◆ Work item:
Switch "Reading left to right" to "Going from left to right" everywhere it occurs in the records below, and write out all the records again with nothing else changed.
Start of Entries provided
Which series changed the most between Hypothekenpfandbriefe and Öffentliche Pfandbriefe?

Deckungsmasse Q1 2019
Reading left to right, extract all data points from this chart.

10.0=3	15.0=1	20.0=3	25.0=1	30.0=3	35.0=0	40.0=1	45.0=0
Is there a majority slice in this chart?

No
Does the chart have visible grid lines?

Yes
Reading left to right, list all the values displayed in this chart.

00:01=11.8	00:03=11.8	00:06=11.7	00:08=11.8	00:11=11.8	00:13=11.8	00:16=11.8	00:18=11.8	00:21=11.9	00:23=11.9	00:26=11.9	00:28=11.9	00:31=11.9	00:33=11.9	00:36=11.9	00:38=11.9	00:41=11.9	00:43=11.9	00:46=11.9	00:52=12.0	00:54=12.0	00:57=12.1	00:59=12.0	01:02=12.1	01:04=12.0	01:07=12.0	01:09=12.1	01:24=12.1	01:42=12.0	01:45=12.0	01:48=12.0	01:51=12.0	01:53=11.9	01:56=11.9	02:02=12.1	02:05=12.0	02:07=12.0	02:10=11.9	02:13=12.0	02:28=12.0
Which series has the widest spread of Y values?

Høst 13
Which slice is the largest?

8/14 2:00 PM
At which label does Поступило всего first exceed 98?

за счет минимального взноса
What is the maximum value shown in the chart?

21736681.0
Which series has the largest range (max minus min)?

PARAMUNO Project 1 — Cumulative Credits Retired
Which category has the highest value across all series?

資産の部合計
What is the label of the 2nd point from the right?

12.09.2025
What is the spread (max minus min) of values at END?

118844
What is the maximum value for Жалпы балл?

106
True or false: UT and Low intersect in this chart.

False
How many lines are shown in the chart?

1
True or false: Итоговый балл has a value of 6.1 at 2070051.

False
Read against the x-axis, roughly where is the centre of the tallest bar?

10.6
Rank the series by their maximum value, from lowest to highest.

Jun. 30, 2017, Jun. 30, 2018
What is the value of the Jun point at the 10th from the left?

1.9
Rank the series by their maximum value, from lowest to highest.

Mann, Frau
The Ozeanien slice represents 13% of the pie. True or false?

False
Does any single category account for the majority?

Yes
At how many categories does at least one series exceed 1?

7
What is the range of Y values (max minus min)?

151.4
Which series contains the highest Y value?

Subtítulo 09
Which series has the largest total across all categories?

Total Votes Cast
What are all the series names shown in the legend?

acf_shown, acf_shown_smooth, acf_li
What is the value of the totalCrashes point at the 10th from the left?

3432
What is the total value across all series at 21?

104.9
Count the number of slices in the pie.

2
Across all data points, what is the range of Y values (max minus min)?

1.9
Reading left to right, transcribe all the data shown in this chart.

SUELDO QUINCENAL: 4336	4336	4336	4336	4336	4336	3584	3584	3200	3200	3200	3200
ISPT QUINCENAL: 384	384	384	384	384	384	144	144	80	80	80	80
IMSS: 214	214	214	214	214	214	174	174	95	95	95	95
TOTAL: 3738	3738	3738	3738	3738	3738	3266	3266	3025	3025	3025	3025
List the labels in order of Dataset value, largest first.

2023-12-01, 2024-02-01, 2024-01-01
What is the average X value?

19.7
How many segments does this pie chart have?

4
End of Entries provided
◆ Answer section:
Which series changed the most between Hypothekenpfandbriefe and Öffentliche Pfandbriefe?

Deckungsmasse Q1 2019
Going from left to right, extract all data points from this chart.

10.0=3	15.0=1	20.0=3	25.0=1	30.0=3	35.0=0	40.0=1	45.0=0
Is there a majority slice in this chart?

No
Does the chart have visible grid lines?

Yes
Going from left to right, list all the values displayed in this chart.

00:01=11.8	00:03=11.8	00:06=11.7	00:08=11.8	00:11=11.8	00:13=11.8	00:16=11.8	00:18=11.8	00:21=11.9	00:23=11.9	00:26=11.9	00:28=11.9	00:31=11.9	00:33=11.9	00:36=11.9	00:38=11.9	00:41=11.9	00:43=11.9	00:46=11.9	00:52=12.0	00:54=12.0	00:57=12.1	00:59=12.0	01:02=12.1	01:04=12.0	01:07=12.0	01:09=12.1	01:24=12.1	01:42=12.0	01:45=12.0	01:48=12.0	01:51=12.0	01:53=11.9	01:56=11.9	02:02=12.1	02:05=12.0	02:07=12.0	02:10=11.9	02:13=12.0	02:28=12.0
Which series has the widest spread of Y values?

Høst 13
Which slice is the largest?

8/14 2:00 PM
At which label does Поступило всего first exceed 98?

за счет минимального взноса
What is the maximum value shown in the chart?

21736681.0
Which series has the largest range (max minus min)?

PARAMUNO Project 1 — Cumulative Credits Retired
Which category has the highest value across all series?

資産の部合計
What is the label of the 2nd point from the right?

12.09.2025
What is the spread (max minus min) of values at END?

118844
What is the maximum value for Жалпы балл?

106
True or false: UT and Low intersect in this chart.

False
How many lines are shown in the chart?

1
True or false: Итоговый балл has a value of 6.1 at 2070051.

False
Read against the x-axis, roughly where is the centre of the tallest bar?

10.6
Rank the series by their maximum value, from lowest to highest.

Jun. 30, 2017, Jun. 30, 2018
What is the value of the Jun point at the 10th from the left?

1.9
Rank the series by their maximum value, from lowest to highest.

Mann, Frau
The Ozeanien slice represents 13% of the pie. True or false?

False
Does any single category account for the majority?

Yes
At how many categories does at least one series exceed 1?

7
What is the range of Y values (max minus min)?

151.4
Which series contains the highest Y value?

Subtítulo 09
Which series has the largest total across all categories?

Total Votes Cast
What are all the series names shown in the legend?

acf_shown, acf_shown_smooth, acf_li
What is the value of the totalCrashes point at the 10th from the left?

3432
What is the total value across all series at 21?

104.9
Count the number of slices in the pie.

2
Across all data points, what is the range of Y values (max minus min)?

1.9
Going from left to right, transcribe all the data shown in this chart.

SUELDO QUINCENAL: 4336	4336	4336	4336	4336	4336	3584	3584	3200	3200	3200	3200
ISPT QUINCENAL: 384	384	384	384	384	384	144	144	80	80	80	80
IMSS: 214	214	214	214	214	214	174	174	95	95	95	95
TOTAL: 3738	3738	3738	3738	3738	3738	3266	3266	3025	3025	3025	3025
List the labels in order of Dataset value, largest first.

2023-12-01, 2024-02-01, 2024-01-01
What is the average X value?

19.7
How many segments does this pie chart have?

4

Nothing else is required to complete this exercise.